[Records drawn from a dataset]
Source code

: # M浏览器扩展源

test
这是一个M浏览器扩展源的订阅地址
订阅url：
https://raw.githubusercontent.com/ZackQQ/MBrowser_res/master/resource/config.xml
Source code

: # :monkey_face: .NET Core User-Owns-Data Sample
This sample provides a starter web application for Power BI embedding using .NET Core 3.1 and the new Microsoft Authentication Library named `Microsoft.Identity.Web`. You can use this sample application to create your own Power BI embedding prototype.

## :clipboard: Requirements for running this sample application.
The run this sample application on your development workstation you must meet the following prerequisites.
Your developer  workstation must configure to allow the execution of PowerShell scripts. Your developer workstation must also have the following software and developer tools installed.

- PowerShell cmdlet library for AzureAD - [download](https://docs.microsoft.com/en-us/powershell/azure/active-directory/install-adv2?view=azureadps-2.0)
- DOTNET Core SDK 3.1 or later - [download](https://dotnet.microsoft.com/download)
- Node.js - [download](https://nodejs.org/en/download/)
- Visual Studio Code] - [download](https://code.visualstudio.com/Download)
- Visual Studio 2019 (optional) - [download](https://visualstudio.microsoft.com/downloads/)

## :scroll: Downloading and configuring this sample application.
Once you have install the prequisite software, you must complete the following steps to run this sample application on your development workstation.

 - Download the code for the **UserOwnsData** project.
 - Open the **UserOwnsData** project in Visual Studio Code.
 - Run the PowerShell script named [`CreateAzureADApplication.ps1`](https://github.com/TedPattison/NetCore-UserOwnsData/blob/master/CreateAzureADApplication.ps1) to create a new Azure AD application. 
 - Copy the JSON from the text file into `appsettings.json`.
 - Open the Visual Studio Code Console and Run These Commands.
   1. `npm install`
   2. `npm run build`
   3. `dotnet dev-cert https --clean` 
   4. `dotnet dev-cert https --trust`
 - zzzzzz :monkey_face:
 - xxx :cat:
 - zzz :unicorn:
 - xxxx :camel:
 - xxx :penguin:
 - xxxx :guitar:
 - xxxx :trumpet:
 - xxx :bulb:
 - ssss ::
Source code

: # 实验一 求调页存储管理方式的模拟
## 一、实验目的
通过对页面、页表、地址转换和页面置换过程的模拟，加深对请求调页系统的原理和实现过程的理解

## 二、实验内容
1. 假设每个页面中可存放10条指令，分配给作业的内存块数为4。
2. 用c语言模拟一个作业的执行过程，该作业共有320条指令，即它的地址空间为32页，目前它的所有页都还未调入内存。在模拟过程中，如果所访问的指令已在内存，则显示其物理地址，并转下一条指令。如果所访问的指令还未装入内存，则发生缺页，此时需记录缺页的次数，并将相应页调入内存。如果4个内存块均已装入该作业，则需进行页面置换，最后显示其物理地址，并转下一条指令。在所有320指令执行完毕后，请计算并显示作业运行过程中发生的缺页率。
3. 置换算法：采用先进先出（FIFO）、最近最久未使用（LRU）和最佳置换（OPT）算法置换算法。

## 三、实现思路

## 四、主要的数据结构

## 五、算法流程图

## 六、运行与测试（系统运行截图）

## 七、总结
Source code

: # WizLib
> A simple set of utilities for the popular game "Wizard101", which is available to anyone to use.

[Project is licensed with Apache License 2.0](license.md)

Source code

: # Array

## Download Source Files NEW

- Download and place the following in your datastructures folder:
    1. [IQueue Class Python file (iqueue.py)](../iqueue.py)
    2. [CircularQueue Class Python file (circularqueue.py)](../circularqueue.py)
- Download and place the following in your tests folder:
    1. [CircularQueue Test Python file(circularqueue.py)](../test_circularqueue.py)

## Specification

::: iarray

Your instructions |
Output each entry once again, exactly as shown above.

Solved problem |
Source code

: # M浏览器扩展源

test
这是一个M浏览器扩展源的订阅地址
订阅url：
https://raw.githubusercontent.com/ZackQQ/MBrowser_res/master/resource/config.xml
Source code

: # :monkey_face: .NET Core User-Owns-Data Sample
This sample provides a starter web application for Power BI embedding using .NET Core 3.1 and the new Microsoft Authentication Library named `Microsoft.Identity.Web`. You can use this sample application to create your own Power BI embedding prototype.

## :clipboard: Requirements for running this sample application.
The run this sample application on your development workstation you must meet the following prerequisites.
Your developer  workstation must configure to allow the execution of PowerShell scripts. Your developer workstation must also have the following software and developer tools installed.

- PowerShell cmdlet library for AzureAD - [download](https://docs.microsoft.com/en-us/powershell/azure/active-directory/install-adv2?view=azureadps-2.0)
- DOTNET Core SDK 3.1 or later - [download](https://dotnet.microsoft.com/download)
- Node.js - [download](https://nodejs.org/en/download/)
- Visual Studio Code] - [download](https://code.visualstudio.com/Download)
- Visual Studio 2019 (optional) - [download](https://visualstudio.microsoft.com/downloads/)

## :scroll: Downloading and configuring this sample application.
Once you have install the prequisite software, you must complete the following steps to run this sample application on your development workstation.

 - Download the code for the **UserOwnsData** project.
 - Open the **UserOwnsData** project in Visual Studio Code.
 - Run the PowerShell script named [`CreateAzureADApplication.ps1`](https://github.com/TedPattison/NetCore-UserOwnsData/blob/master/CreateAzureADApplication.ps1) to create a new Azure AD application. 
 - Copy the JSON from the text file into `appsettings.json`.
 - Open the Visual Studio Code Console and Run These Commands.
   1. `npm install`
   2. `npm run build`
   3. `dotnet dev-cert https --clean` 
   4. `dotnet dev-cert https --trust`
 - zzzzzz :monkey_face:
 - xxx :cat:
 - zzz :unicorn:
 - xxxx :camel:
 - xxx :penguin:
 - xxxx :guitar:
 - xxxx :trumpet:
 - xxx :bulb:
 - ssss ::
Source code

: # 实验一 求调页存储管理方式的模拟
## 一、实验目的
通过对页面、页表、地址转换和页面置换过程的模拟，加深对请求调页系统的原理和实现过程的理解

## 二、实验内容
1. 假设每个页面中可存放10条指令，分配给作业的内存块数为4。
2. 用c语言模拟一个作业的执行过程，该作业共有320条指令，即它的地址空间为32页，目前它的所有页都还未调入内存。在模拟过程中，如果所访问的指令已在内存，则显示其物理地址，并转下一条指令。如果所访问的指令还未装入内存，则发生缺页，此时需记录缺页的次数，并将相应页调入内存。如果4个内存块均已装入该作业，则需进行页面置换，最后显示其物理地址，并转下一条指令。在所有320指令执行完毕后，请计算并显示作业运行过程中发生的缺页率。
3. 置换算法：采用先进先出（FIFO）、最近最久未使用（LRU）和最佳置换（OPT）算法置换算法。

## 三、实现思路

## 四、主要的数据结构

## 五、算法流程图

## 六、运行与测试（系统运行截图）

## 七、总结
Source code

: # WizLib
> A simple set of utilities for the popular game "Wizard101", which is available to anyone to use.

[Project is licensed with Apache License 2.0](license.md)

Source code

: # Array

## Download Source Files NEW

- Download and place the following in your datastructures folder:
    1. [IQueue Class Python file (iqueue.py)](../iqueue.py)
    2. [CircularQueue Class Python file (circularqueue.py)](../circularqueue.py)
- Download and place the following in your tests folder:
    1. [CircularQueue Test Python file(circularqueue.py)](../test_circularqueue.py)

## Specification

::: iarray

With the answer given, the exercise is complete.